Carabaza A, Cabré F, García A M, Rotllan E, García M L, Mauleón D
R&D Department, Laboratorios Menarini S.A., Badalona, Spain.
Chirality. 1997;9(3):281-5. doi: 10.1002/(SICI)1520-636X(1997)9:3<281::AID-CHIR13>3.0.CO;2-J.
Although it has been assumed that the effects of nonsteroidal antiinflammatory drugs (NSAIDs) are mainly the result of their action on local synthesis of prostaglandins, there is growing evidence to suggest that they may also exert a central analgesic action. Some authors have suggested that inhibition of prostaglandin synthesis in the brain could contribute to the analgesic action. The effect of dexketoprofen trometamol (tromethamine salt of the enantiomer (+)-S-ketoprofen) on prostaglandin synthesis was investigated in rat brain fragments and in cyclooxygenase preparations from rat brain microsomes. Effects of the (-)-R-enantiomer and the racemic mixture were also evaluated. Significant levels of prostaglandin F2 alpha (PGF2 alpha) were synthesized in rat brain fragments after 10 min of incubation at 37 degrees C. Dexketoprofen was found to be a potent inhibitor of this PGF2 alpha production in rat brain (IC50 = 6.2 nM), and it completely suppressed PGF2 alpha production at 1 microM concentration. In addition, inhibition of PGF2 alpha synthesis by dexketoprofen was highly stereoselective since the enantiomer (-)-R-ketoprofen was significantly less potent (IC50 = 294 nM); with this enantiomer, even at high concentrations such as 1 microM, less than 60% inhibition was achieved. These results correlated with those obtained in the study of racemic ketoprofen and its enantiomers on cyclooxygenase activity of rat brain microsomes, where dexketoprofen also inhibited enzymatic activity stereoselectively. IC50 values obtained for dexketoprofen, (-)-R-ketoprofen, and rac-ketoprofen were 3.5 microM, 45.3 microM, and 5.8 microM, respectively. The above results could be related to the potent analgesic effect of dexketoprofen observed in vivo, which was also stereoselective. Taken together, these findings suggest that prostaglandin synthesis inhibition in rat brain by dexketoprofen could be associated, at least in part, with the analgesic effect of this NSAID.

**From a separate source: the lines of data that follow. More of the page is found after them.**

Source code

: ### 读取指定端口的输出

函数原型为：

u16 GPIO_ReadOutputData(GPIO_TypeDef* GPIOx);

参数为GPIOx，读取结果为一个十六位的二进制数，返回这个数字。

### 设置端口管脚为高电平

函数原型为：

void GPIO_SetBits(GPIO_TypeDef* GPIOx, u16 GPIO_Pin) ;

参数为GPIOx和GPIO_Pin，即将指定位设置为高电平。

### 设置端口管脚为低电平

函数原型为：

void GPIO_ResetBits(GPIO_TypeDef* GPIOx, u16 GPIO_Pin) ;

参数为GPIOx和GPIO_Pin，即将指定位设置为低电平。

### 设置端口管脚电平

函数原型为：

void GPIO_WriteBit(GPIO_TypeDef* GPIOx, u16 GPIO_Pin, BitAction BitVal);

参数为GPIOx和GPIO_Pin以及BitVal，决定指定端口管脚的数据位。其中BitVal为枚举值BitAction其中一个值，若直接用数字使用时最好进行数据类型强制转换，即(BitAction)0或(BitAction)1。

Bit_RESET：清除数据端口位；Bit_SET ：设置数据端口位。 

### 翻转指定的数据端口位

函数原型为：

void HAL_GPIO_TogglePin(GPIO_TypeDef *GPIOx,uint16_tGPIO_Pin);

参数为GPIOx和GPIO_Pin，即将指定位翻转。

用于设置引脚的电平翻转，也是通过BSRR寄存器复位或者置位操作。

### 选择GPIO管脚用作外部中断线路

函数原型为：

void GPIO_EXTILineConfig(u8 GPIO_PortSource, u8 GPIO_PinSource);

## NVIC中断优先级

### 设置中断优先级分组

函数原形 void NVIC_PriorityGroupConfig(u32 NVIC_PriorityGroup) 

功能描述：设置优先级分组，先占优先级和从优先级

尽管一直认为非甾体抗炎药(NSAIDs)的作用主要是其对局部前列腺素合成作用的结果,但越来越多的证据表明它们也可能发挥中枢镇痛作用。一些作者认为,抑制大脑中的前列腺素合成可能有助于镇痛作用。在大鼠脑片段和大鼠脑微粒体的环氧化酶制剂中研究了右酮洛芬氨丁三醇(对映体(+)-S-酮洛芬的氨丁三醇盐)对前列腺素合成的影响。还评估了(-)-R-对映体和外消旋混合物的作用。在37℃孵育10分钟后,大鼠脑片段中合成了显著水平的前列腺素F2α(PGF2α)。发现右酮洛芬是大鼠脑中这种PGF2α产生的有效抑制剂(IC50 = 6.2 nM),并且在1μM浓度下它完全抑制了PGF2α的产生。此外,右酮洛芬对PGF2α合成的抑制具有高度立体选择性,因为对映体(-)-R-酮洛芬的效力明显较低(IC50 = 294 nM);对于这种对映体,即使在1μM等高浓度下,抑制率也不到60%。这些结果与在消旋酮洛芬及其对映体对大鼠脑微粒体环氧化酶活性的研究中获得的结果相关,其中右酮洛芬也立体选择性地抑制酶活性。右酮洛芬、(-)-R-酮洛芬和消旋酮洛芬的IC50值分别为3.5μM、45.3μM和5.8μM。上述结果可能与右酮洛芬在体内观察到的强效镇痛作用有关,该作用也是立体选择性的。综上所述,这些发现表明右酮洛芬对大鼠脑前列腺素合成的抑制可能至少部分与这种NSAID的镇痛作用有关。